- [EXERCISE DETAILS]:
Print only the lines below from the one with "left shoulder: (170, 47, -13)" to the one with "right knee: (82, 346, -8)", both included, exactly as they stand. Leave pictures out.

- [LISTED RECORDS]:
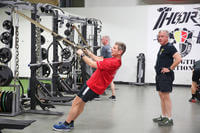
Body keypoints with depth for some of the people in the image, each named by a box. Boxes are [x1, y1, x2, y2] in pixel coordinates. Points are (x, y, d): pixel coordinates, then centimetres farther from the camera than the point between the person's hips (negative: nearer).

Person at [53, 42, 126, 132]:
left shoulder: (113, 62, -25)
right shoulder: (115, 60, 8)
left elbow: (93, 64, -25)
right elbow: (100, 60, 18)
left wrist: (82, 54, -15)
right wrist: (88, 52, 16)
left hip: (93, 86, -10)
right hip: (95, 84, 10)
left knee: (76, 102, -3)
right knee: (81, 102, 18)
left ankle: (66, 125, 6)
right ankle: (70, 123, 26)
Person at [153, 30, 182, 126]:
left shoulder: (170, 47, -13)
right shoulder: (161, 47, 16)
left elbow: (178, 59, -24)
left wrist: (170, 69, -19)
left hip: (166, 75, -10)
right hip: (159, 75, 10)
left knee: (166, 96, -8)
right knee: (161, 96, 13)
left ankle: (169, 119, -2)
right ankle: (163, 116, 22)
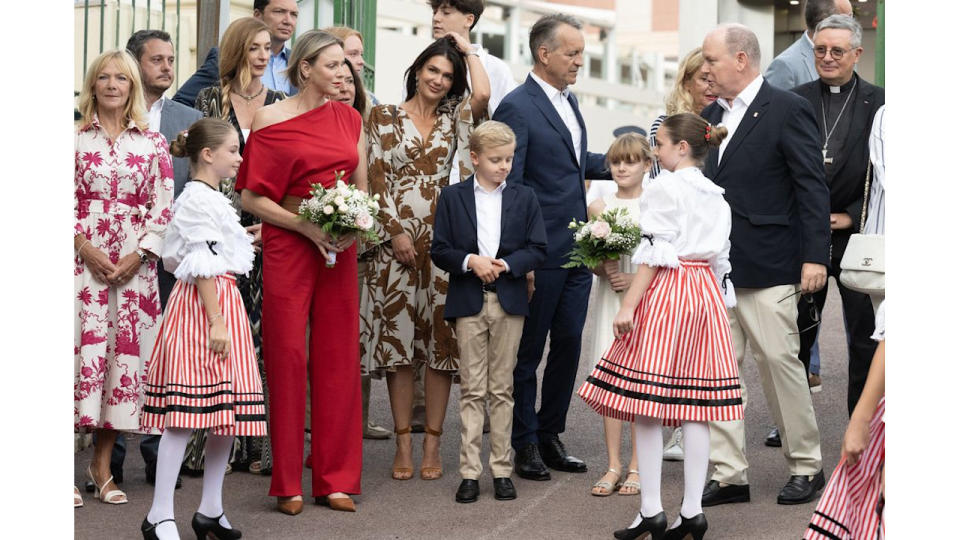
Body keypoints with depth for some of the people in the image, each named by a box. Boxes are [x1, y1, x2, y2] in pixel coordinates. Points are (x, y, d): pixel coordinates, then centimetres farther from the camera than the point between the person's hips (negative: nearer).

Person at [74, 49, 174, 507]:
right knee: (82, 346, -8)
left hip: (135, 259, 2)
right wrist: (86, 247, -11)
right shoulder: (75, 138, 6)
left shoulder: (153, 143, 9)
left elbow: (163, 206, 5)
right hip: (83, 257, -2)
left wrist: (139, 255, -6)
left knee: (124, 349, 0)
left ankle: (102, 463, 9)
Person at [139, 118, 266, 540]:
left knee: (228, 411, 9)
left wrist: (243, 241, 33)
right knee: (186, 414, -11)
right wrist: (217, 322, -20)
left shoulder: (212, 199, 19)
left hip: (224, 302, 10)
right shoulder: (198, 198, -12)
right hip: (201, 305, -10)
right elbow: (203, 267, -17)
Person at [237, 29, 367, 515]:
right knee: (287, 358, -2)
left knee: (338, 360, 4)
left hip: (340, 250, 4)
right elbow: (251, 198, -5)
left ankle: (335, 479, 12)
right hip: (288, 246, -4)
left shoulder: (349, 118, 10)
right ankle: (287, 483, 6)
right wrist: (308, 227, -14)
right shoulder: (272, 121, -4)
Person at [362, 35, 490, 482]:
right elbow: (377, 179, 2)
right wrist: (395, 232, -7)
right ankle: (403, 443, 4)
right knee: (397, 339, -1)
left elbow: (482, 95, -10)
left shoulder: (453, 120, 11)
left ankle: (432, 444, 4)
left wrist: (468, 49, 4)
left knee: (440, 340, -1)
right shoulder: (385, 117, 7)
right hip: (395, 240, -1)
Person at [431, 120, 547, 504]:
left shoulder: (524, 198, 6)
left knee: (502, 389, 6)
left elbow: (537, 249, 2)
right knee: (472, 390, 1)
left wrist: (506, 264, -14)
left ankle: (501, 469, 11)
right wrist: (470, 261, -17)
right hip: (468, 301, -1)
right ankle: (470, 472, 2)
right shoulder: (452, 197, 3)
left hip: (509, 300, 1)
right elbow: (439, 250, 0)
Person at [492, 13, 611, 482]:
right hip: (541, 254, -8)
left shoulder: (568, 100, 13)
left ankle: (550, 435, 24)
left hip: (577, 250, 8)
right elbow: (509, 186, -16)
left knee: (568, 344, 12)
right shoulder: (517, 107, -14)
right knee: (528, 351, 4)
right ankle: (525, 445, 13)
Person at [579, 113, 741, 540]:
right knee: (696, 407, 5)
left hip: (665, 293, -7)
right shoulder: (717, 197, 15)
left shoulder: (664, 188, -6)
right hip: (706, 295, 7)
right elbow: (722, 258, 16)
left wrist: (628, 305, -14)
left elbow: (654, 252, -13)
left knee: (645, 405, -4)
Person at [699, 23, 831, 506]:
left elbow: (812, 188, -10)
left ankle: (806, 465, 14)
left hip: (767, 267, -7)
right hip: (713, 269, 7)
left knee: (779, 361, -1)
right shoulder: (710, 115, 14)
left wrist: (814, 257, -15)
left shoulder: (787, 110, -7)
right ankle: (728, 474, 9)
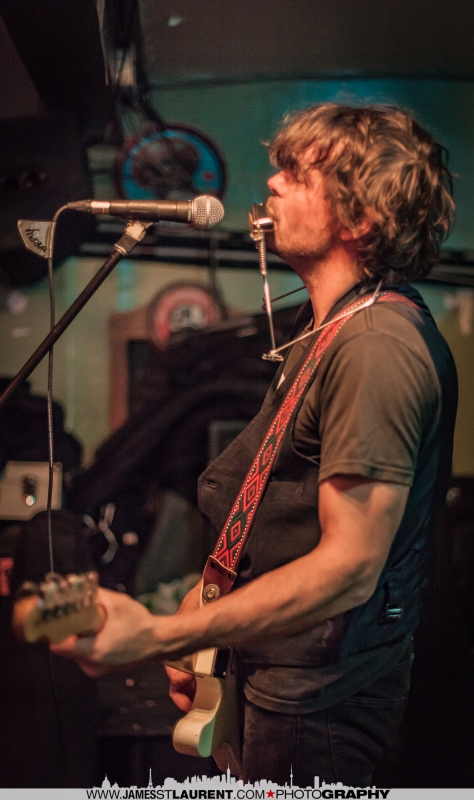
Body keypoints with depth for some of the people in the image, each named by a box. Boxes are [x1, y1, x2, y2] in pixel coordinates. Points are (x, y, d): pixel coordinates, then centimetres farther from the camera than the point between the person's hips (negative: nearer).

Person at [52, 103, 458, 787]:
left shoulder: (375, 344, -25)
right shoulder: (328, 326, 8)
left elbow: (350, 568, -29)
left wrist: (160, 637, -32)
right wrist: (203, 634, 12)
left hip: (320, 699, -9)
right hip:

- [ANSWER TO THE EXERCISE]:
left shoulder: (170, 47, -13)
right shoulder: (161, 47, 16)
left elbow: (178, 59, -24)
left wrist: (170, 69, -19)
left hip: (166, 75, -10)
right hip: (159, 75, 10)
left knee: (166, 96, -8)
right knee: (161, 96, 13)
left ankle: (169, 119, -2)
right ankle: (163, 116, 22)
Body keypoints with depth for some of the people in the image, each named by a box. Boxes are [x1, y1, x2, y2] in pixel coordinates. Points are (x, y, d): pixel coordinates, then centimetres farther from the camera than the point between the person's hips (negative: nearer).

Person at [74, 49, 174, 507]:
right knee: (82, 346, -8)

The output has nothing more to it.